Adaptive interface thickness based mobility—Phase-field method for incompressible fluids

• Published in: International journal of multiphase flow Vol. 142; p. 103687
• Main Authors: Sharma, Deewakar, Coquerelle, Mathieu, Erriguible, Arnaud, Amiroudine, Sakir
• Format: Journal Article
• Language: English
• Published: Elsevier Ltd 01.09.2021; Elsevier
• Subjects: Adaptive interface thickness based mobility; Cahn-Hilliard equation; Engineering Sciences; Materials; Phase-field method; Two-phase flow; Adaptive interface thickness based mobility; Cahn-Hilliard equation; Two-phase flow; Phase-field method
• ISSN: 0301-9322; 1879-3533
• DOI: 10.1016/j.ijmultiphaseflow.2021.103687

•Phase-field method with Cahn-Hilliard equation for incompressible fluids.•Mobility evaluated based on local interface thickness.•Interface treated as local entity to attain equilibrium.•Test cases illustrating simple and stringent topological changes of interface.

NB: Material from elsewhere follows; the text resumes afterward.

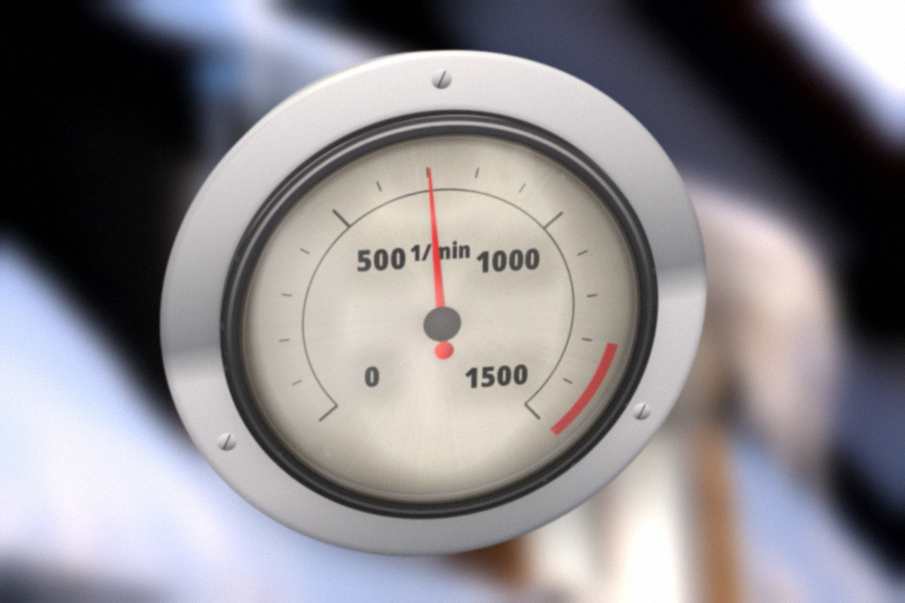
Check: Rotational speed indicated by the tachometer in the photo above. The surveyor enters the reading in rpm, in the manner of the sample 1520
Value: 700
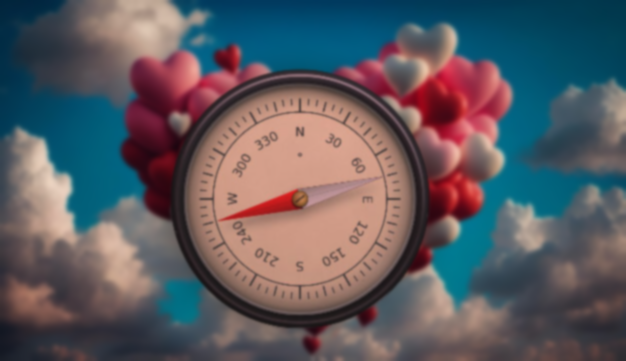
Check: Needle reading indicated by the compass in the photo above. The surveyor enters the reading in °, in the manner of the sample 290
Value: 255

The ubiquity of two-phase systems has rendered them a subject of prime importance especially from numerical perspectives. Among several methods described in the literature, which are generally classified as sharp or diffuse interface methods, phase-field (diffuse interface) method has been at the paramount of several recent investigations owing to its several advantages, primarily to handle complex topological changes. Though several advancements have been made in the subject, one of the important challenges with this approach using Cahn-Hilliard equation lies in the determination of an appropriate value of mobility. Despite certain propositions in the literature in terms of non-dimensional numbers (Peclet and Cahn numbers), ambiguity in the velocity scale to be chosen for evaluating mobility poses a challenge for their straightforward extension to real systems. In addition it renders the system to be dependent on numerical parameters. In the current work, we address this problem using a new approach to calculate the mobility parameter in terms of local equilibrium interface thickness which in itself is evaluated from the phase-field parameter. Consequently, this helps to make the model independent of numerical parameters making it more reliable. We test this approach for several canonical and complex cases, such as the rise of lighter bubble in a heavier medium, bubble coalescence, Rayleigh-Taylor instability. The results are compared with those in literature or obtained using level set method. An excellent agreement is observed illustrating the potential of this approach to make phase-field model more prominent.